● Requirement
Could you set down exactly the lines of the data below, starting at the one that holds "caryophyllène est produit par une enzyme" and ending at the one that holds "humulène : caryophyllène", both included, and only those?
..........
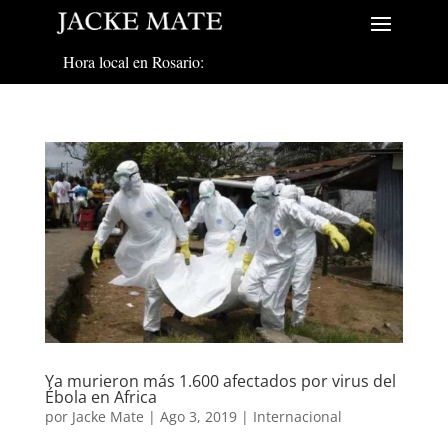
Hora local en Rosario:
Ya murieron más 1.600 afectados por virus del
Ébola en Africa
por
Jacke Mate
|
Ago 3, 2019
|
Internacional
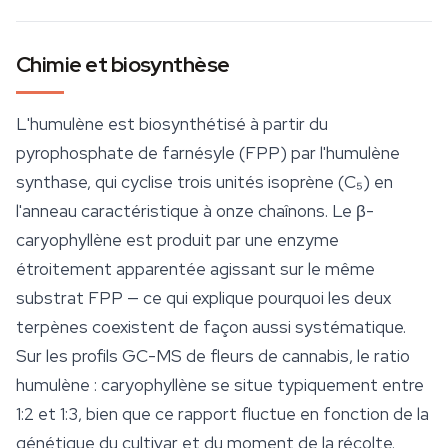
Chimie et biosynthèse
L'humulène est biosynthétisé à partir du
pyrophosphate de farnésyle (FPP) par l'humulène
synthase, qui cyclise trois unités isoprène (C₅) en
l'anneau caractéristique à onze chaînons. Le β-
caryophyllène est produit par une enzyme
étroitement apparentée agissant sur le même
substrat FPP — ce qui explique pourquoi les deux
terpènes
coexistent de façon aussi systématique.
Sur les profils GC-MS de fleurs de cannabis, le ratio
humulène : caryophyllène se situe typiquement entre
1:2 et 1:3, bien que ce rapport fluctue en fonction de la
génétique du cultivar et du moment de la récolte.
..........
● Response
caryophyllène est produit par une enzyme
étroitement apparentée agissant sur le même
substrat FPP — ce qui explique pourquoi les deux
terpènes
coexistent de façon aussi systématique.
Sur les profils GC-MS de fleurs de cannabis, le ratio
humulène : caryophyllène se situe typiquement entre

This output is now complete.